** BEGIN Page text **
The figure below shows how the throughput of an idealized IA changes with the increasing number of clients (solid blue line). Initially the throughput grows linearly (the slope represents the maximal throughput that one client can provide). Within this initial range, the IA is underutilized and CPUs are partially idle. Further increase in the number of clients leads to a system saturation, and the throughput gradually stops growing as all CPUs become fully utilized. After that point, the throughput stays flat because there are no more CPU cycles available. In the real world, however, each simultaneous connection consumes some computational and memory resources, even when idle, and this overhead grows with the number of clients. Therefore, the throughput of the real world IA starts dropping after some point (dashed blue line in the figure below). The rate at which the throughput drops depends, among other things, on application design.
We say that an application has a good load scalability if it can sustain its throughput over a wide range of loads. Interestingly, the SPECweb99 benchmark somewhat reflects the Web server's load scalability because it measures the number of clients (load generators) given a mandatory minimal throughput per client (that is, it measures the server's capacity). This is unlike SPECweb96 and other benchmarks that use the throughput as their main metric (see the figure below).
System scalability is the ability of an application to sustain its performance per hardware unit (such as a CPU) with the increasing number of these units. In other words, good system scalability means that doubling the number of processors will roughly double the application's throughput (dashed green line). We assume here that the underlying operating system also scales well. Good system scalability allows you to initially run an application on the smallest system possible, while retaining the ability to move that application to a larger system if necessary, without excessive effort or expense. That is, an application need not be rewritten or even undergo a major porting effort when changing system size.
Although scalability and performance are more important in the case of server IAs, they should also be considered for some client applications (such as benchmark load generators).
Concurrency reflects the parallelism in a system. The two unrelated types are virtual concurrency and real concurrency.
Virtual (or apparent) concurrency is the number of simultaneous connections that a system supports.
Real concurrency is the number of hardware devices, including CPUs, network cards, and disks, that actually allow a system to perform tasks in parallel.
An IA must provide virtual concurrency in order to serve many users simultaneously. To achieve maximum performance and scalability in doing so, the number of programming entities than an IA creates to be scheduled by the OS kernel should be kept close to (within an order of magnitude of) the real concurrency found on the system. These programming entities scheduled by the kernel are known as kernel execution vehicles. Examples of kernel execution vehicles include Solaris lightweight processes and IRIX kernel threads. In other words, the number of kernel execution vehicles should be dictated by the system size and not by the number of simultaneous connections.
There are a few different architectures that are commonly used by IAs. These include the Multi-Process, Multi-Threaded, and Event-Driven State Machine architectures.
** END Page text **
→ **Task statement**: Transcribe the passage on application scalability, starting at the words "We say that" and ending after the words "(see the figure below).".
** BEGIN Data entries **
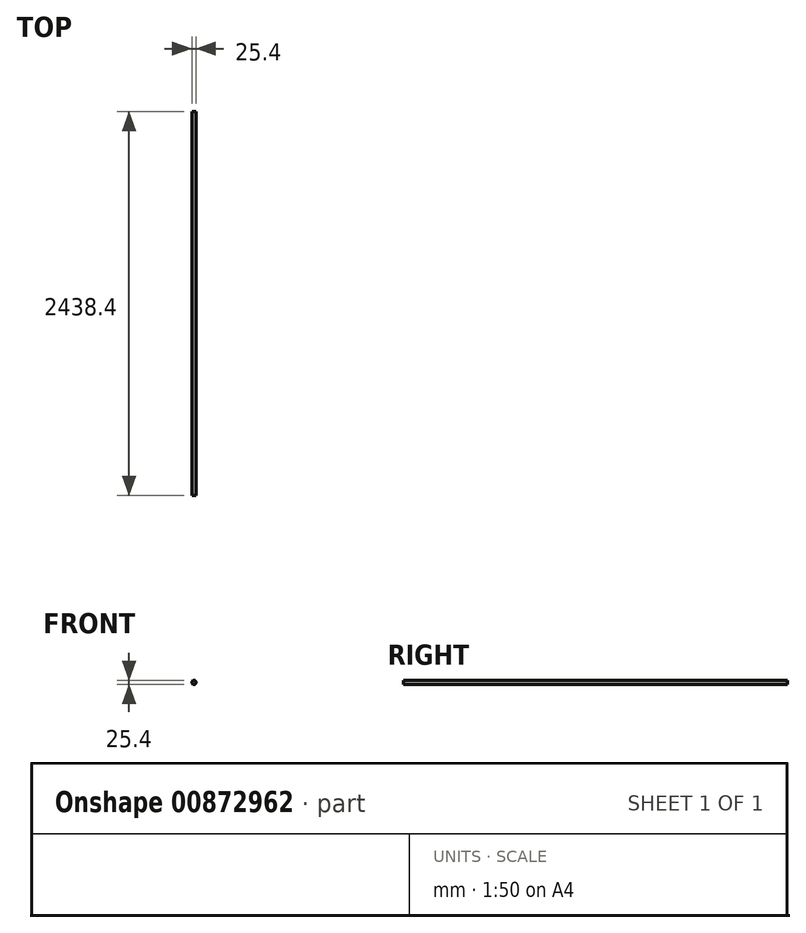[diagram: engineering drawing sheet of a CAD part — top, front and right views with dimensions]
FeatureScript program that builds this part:
annotation { "Feature Type Name" : "Feature", "Feature Type Description" : "" }
export const myFeature = defineFeature(function(context is Context, id is Id, definition is map)
    precondition{}
    {
        {
            var Q0;
            Q0=qCreatedBy(makeId("Front.planeOp"),FACE);
            var sketch = newSketch(context, id + "F0", { "sketchPlane" : qUnion([Q0])});
            skCircle(sketch, "E0", {"center": v(0, 0) * mm, "radius": 12.7 * mm});
            skSolve(sketch);
        }
        {
            var Q0;
            Q0 = qSketchRegion(id + "F0", true);
            extrude(context, id + "F1", {"entities" : qUnion([Q0]), "oppositeDirection" : true, "depth" : 2438.4 * mm, "offsetDistance" : 25.4 * mm});
        }
    });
** END Data entries **
→ **Task answer**:
We say that an application has a good load scalability if it can sustain its throughput over a wide range of loads. Interestingly, the SPECweb99 benchmark somewhat reflects the Web server's load scalability because it measures the number of clients (load generators) given a mandatory minimal throughput per client (that is, it measures the server's capacity). This is unlike SPECweb96 and other benchmarks that use the throughput as their main metric (see the figure below).